The age-old custom of kids walking to school is quickly becoming an antiquity. Most kids these days arrive at school via private car or school bus. Let’s discuss the pros and cons of kids walking to school in this 21st century.

Pros
Walking is good exercise.
Walking to school is one of many ways that parents can help their children “own” their lives and responsibilities. When parents drive kids to school, parents “own” the responsibility of getting kids to school. When kids ride a school bus, the kids’ sole responsibility is getting to the bus stop on time. Walking to school, by contrast, is literally portal-to-portal responsibility, but not so burdensome a responsibility as to be daunting (unless the kids live an excessive distance from school).
If kids walk in groups, the walks can be bonding opportunities among the kids’ social group. Social skills can be developed and enhanced. Self-definition can be shaped based on social relationships (i.e., “I’m funny. I make people laugh.”).
If kids walk singly, the walks can be opportunities to unplug and spend some time in quiet introspection. Kids today spend so much time being entertained by electronics; unplugged walks can be near-term decompressing and can, over time, increase kids’ self-awareness. (Note: if kids listen to music as they walk, this can still be consistent with decompression and an increase in self-awareness.)
Walking to school can present opportunities for discovery: finding new paths to school, meeting new kids and neighbors along the way, seeing and appreciating flowers or other aesthetics on the journey, and finding odd items (i.e., a buffalo nickel, a piece of broken crockery, or another child’s jacket) strewn on the path and developing an inquiry into them, etc.

Cons
Long distances and inclement weather present challenges for kids walking to school. Sometimes, kids should not walk to school given these factors.
Stranger danger must always be considered when kids are walking without adult escort. Kids walking in groups are usually safer than kids walking singly.

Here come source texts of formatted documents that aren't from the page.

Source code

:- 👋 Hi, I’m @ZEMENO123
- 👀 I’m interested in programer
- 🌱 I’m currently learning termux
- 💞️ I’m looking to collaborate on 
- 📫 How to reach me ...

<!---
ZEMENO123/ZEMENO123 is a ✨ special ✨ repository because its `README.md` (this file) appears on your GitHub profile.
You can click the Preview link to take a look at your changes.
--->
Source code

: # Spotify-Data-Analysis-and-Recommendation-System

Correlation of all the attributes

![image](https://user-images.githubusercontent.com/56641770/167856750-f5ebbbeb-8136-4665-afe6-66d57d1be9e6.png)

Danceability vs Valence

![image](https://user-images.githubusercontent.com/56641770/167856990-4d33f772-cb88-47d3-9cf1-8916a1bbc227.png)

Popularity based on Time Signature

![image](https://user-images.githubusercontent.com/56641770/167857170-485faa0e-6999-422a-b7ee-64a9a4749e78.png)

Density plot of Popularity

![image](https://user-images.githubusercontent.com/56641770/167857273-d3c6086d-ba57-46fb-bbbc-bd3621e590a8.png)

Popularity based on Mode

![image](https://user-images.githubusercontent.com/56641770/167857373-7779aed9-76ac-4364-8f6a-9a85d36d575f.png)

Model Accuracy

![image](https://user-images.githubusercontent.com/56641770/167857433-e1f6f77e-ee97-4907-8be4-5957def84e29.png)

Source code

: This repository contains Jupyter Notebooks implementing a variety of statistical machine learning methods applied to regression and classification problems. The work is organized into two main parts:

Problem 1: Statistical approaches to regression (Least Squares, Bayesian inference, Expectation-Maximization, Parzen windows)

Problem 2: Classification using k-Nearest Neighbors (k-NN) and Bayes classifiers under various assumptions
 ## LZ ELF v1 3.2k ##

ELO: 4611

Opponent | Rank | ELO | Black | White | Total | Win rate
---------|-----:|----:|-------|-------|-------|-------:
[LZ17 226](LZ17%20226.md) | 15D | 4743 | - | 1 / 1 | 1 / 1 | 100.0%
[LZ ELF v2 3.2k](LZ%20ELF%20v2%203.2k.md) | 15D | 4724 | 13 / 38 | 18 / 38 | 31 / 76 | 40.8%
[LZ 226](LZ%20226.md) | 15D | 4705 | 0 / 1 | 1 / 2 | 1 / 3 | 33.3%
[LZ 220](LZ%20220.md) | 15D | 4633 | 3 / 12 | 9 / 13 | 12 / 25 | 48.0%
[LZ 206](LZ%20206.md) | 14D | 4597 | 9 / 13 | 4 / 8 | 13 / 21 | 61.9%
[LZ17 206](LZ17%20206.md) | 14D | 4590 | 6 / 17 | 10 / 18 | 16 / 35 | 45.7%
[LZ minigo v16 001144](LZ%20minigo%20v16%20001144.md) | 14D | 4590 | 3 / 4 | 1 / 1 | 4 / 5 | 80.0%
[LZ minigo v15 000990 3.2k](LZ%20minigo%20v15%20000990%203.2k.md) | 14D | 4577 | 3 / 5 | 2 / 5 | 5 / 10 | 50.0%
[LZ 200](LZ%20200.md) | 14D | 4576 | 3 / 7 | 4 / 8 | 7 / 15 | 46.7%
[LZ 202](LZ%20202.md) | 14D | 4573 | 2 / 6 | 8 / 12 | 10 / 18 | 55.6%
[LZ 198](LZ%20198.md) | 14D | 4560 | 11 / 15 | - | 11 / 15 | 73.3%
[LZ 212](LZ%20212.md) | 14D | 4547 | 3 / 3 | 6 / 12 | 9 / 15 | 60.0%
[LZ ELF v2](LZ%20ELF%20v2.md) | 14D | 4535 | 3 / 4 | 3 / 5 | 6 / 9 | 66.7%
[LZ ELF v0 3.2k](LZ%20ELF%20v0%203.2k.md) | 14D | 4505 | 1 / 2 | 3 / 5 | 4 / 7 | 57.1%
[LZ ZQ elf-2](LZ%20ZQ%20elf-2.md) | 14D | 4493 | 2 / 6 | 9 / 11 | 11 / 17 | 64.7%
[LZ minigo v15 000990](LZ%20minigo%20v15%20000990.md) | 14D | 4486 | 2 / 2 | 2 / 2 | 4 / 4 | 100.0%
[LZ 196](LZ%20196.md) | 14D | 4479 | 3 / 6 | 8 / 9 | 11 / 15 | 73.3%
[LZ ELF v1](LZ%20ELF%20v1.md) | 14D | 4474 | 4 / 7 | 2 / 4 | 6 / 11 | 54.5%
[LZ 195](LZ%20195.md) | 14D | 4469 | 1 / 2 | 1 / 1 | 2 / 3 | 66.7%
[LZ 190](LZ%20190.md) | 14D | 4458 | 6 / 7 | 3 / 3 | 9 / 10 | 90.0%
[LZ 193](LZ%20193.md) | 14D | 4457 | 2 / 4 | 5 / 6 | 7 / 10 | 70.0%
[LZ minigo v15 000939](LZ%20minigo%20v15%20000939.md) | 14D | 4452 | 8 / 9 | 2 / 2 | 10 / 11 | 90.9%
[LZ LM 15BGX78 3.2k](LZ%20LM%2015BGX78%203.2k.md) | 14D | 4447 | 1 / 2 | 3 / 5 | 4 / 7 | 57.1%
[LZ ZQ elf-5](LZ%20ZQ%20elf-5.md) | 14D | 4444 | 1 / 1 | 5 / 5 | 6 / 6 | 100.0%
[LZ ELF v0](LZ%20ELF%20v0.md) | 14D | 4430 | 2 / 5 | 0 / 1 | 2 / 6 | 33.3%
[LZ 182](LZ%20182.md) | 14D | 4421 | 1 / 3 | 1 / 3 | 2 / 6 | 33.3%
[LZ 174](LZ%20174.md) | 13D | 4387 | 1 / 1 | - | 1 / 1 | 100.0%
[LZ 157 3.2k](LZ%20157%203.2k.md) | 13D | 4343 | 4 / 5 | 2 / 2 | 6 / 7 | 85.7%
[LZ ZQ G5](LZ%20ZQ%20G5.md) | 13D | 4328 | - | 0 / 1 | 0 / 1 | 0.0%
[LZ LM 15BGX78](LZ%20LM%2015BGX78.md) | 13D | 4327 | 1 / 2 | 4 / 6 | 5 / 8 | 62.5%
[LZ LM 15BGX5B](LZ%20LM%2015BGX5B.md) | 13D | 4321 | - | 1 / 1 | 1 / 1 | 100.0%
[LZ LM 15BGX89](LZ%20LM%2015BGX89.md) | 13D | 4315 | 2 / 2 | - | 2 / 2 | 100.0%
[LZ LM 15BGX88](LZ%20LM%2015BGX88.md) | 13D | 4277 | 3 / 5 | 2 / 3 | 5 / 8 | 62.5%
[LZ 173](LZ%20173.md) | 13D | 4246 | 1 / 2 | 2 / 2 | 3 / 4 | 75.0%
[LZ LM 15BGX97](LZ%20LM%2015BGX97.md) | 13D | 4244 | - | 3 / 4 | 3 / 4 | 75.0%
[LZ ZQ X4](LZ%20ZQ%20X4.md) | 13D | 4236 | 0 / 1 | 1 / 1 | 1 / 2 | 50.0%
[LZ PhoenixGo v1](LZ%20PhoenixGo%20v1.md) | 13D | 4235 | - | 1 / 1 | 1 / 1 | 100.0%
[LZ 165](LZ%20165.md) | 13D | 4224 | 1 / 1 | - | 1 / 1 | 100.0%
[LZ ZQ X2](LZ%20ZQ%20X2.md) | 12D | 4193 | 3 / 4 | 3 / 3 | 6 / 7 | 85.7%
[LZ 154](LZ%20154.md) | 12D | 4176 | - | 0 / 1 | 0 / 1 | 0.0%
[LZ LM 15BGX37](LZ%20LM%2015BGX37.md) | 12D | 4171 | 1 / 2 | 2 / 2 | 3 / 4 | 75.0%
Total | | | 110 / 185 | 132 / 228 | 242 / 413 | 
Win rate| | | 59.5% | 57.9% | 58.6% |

Social interactions during group walks can be socially scarring if those interactions are unpleasant. For example, if one of the kids walking in the group is being bullied by another of the kids in the group, those walks can be socially and psychologically damaging for the victim of the bullying (and, in the bigger picture, damaging also for the bully).
The walking path may yield unpleasant discoveries: offers of drugs or alcohol, etc.
In sum, walking to school is not right for all kids in all situations, but it is a healthy, positive choice for many kids in many situations. Parents are well advised to assess the pros and cons that are unique to their kids and make choices accordingly.